Rose played his first professional season in the Continental Basketball Association (CBA). He split the 1982–83 season between the Las Vegas Silvers and Billings Volcanos, averaging 9.6 points over 30 games.

== Personal life ==
Rose is now a prominent attorney in the Houston area. He was a member of the University of Houston Board of Regents from 2004 to 2009. Rose is a Republican.

His wife, Marilyn A. Rose, is the Vice Chair of the Texas Southern University Board of Regents. They have three children: Lynden Jr. (nicknamed "L.J."), Lynnard, and Madelyn.

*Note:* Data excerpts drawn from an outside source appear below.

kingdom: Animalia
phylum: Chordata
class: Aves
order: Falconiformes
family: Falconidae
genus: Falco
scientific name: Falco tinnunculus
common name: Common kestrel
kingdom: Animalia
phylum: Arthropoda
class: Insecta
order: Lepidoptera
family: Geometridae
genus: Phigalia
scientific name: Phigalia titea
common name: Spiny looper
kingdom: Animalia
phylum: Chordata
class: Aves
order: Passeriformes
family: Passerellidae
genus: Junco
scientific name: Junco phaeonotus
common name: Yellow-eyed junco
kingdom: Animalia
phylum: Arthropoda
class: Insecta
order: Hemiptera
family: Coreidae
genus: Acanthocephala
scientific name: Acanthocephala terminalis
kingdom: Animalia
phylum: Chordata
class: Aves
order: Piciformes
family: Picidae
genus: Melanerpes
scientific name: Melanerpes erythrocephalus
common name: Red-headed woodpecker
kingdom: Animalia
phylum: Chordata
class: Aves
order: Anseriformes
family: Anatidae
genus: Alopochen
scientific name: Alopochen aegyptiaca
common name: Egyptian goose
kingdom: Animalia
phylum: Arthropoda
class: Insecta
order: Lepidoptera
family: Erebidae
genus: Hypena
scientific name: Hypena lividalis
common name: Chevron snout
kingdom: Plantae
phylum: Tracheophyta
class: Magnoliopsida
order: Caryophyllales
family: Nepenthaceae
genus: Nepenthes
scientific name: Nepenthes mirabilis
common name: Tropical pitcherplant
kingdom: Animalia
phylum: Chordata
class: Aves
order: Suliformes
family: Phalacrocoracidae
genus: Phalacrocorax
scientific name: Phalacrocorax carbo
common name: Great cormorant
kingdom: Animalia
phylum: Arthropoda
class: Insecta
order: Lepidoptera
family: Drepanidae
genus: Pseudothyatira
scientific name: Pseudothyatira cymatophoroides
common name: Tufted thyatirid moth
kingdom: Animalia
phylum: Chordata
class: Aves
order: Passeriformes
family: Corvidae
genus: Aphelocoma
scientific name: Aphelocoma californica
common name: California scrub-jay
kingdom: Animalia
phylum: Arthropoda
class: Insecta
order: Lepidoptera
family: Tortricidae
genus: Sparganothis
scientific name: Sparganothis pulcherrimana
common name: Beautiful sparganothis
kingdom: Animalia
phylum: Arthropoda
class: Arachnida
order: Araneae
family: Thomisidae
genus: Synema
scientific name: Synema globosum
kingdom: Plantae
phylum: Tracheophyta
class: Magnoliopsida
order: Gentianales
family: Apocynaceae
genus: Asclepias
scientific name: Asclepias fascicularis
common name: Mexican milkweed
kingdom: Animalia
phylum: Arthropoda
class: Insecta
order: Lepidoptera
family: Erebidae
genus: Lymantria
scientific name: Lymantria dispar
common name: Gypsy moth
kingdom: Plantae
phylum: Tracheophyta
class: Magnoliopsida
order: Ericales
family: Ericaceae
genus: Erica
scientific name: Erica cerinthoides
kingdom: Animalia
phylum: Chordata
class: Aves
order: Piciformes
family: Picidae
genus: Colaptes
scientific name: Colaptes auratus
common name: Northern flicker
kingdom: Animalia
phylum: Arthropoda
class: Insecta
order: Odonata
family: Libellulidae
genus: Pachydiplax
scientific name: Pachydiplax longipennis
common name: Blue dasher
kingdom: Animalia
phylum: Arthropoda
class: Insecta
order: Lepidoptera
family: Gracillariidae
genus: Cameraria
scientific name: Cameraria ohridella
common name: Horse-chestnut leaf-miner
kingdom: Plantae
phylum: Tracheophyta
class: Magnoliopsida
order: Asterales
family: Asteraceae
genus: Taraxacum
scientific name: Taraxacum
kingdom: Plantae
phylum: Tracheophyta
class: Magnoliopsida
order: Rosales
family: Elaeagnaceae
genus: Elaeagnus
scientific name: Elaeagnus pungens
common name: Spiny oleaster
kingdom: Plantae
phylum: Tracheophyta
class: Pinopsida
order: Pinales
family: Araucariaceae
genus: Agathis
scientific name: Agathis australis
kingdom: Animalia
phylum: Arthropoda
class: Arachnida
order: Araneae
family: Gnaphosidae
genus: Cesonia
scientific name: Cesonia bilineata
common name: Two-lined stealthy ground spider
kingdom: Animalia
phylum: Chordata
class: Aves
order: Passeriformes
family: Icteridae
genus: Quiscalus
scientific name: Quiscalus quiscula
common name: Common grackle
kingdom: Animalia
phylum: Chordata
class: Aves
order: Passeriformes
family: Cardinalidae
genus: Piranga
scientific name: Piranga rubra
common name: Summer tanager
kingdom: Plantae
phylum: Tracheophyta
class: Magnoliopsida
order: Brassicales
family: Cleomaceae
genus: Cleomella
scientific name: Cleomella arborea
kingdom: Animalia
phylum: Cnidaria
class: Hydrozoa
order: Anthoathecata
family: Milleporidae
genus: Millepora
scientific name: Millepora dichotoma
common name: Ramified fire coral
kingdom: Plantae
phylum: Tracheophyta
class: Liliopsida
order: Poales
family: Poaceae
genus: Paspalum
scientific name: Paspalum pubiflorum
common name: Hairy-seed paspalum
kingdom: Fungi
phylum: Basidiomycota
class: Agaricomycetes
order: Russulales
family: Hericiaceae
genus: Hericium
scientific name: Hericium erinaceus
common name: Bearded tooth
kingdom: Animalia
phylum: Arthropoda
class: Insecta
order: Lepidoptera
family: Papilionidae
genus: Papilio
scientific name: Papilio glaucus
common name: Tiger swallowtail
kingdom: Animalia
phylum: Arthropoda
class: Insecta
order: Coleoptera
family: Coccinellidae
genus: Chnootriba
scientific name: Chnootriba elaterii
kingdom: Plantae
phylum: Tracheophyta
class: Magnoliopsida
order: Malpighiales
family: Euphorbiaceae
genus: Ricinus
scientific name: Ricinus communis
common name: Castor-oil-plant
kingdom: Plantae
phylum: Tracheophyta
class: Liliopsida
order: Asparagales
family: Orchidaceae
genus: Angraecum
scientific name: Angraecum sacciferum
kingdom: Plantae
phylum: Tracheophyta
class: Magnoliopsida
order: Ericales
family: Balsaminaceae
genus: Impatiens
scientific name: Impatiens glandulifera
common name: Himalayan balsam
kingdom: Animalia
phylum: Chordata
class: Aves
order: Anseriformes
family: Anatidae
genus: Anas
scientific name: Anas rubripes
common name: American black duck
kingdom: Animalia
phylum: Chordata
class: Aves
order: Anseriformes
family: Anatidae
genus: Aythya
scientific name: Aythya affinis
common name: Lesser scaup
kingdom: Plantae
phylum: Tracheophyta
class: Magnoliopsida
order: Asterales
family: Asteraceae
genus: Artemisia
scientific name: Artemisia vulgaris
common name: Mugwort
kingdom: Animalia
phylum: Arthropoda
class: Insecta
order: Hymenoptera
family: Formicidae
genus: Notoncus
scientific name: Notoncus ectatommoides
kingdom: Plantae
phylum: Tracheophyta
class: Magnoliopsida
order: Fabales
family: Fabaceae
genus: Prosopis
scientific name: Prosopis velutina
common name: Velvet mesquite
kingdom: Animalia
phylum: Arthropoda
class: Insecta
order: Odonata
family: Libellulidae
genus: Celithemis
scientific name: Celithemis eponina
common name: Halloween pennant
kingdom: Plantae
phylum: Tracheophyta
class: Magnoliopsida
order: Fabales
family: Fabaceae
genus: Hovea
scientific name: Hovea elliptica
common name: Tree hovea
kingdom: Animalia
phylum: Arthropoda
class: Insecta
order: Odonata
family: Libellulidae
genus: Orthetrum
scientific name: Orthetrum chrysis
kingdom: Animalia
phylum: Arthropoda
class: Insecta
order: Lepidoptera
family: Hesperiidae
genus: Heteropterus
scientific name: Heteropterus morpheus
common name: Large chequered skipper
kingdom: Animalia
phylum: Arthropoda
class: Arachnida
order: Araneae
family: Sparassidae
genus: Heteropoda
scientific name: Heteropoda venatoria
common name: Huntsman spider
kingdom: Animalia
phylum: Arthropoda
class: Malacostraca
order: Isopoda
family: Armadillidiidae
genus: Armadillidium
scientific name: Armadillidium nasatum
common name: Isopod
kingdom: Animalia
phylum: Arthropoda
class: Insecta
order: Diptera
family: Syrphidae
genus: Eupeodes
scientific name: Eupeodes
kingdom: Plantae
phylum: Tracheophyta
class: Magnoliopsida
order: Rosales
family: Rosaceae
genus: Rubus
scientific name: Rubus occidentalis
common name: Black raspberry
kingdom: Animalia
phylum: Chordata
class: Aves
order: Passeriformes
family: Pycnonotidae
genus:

Rose's elder son, L.J., also played competitive basketball. After one year spent at Baylor, L.J. played for Houston from 2013 to 2016 before transferring for one final year at Brigham Young University. L.J. played one season for the Salt Lake City Stars in the NBA G League. Rose's younger son, Lynnard, played football for Columbia University from 2016 to 2019.

Rose's older brother, Cecil, played for the Cougars from 1974 to 1978. Cecil died on December 27, 2013.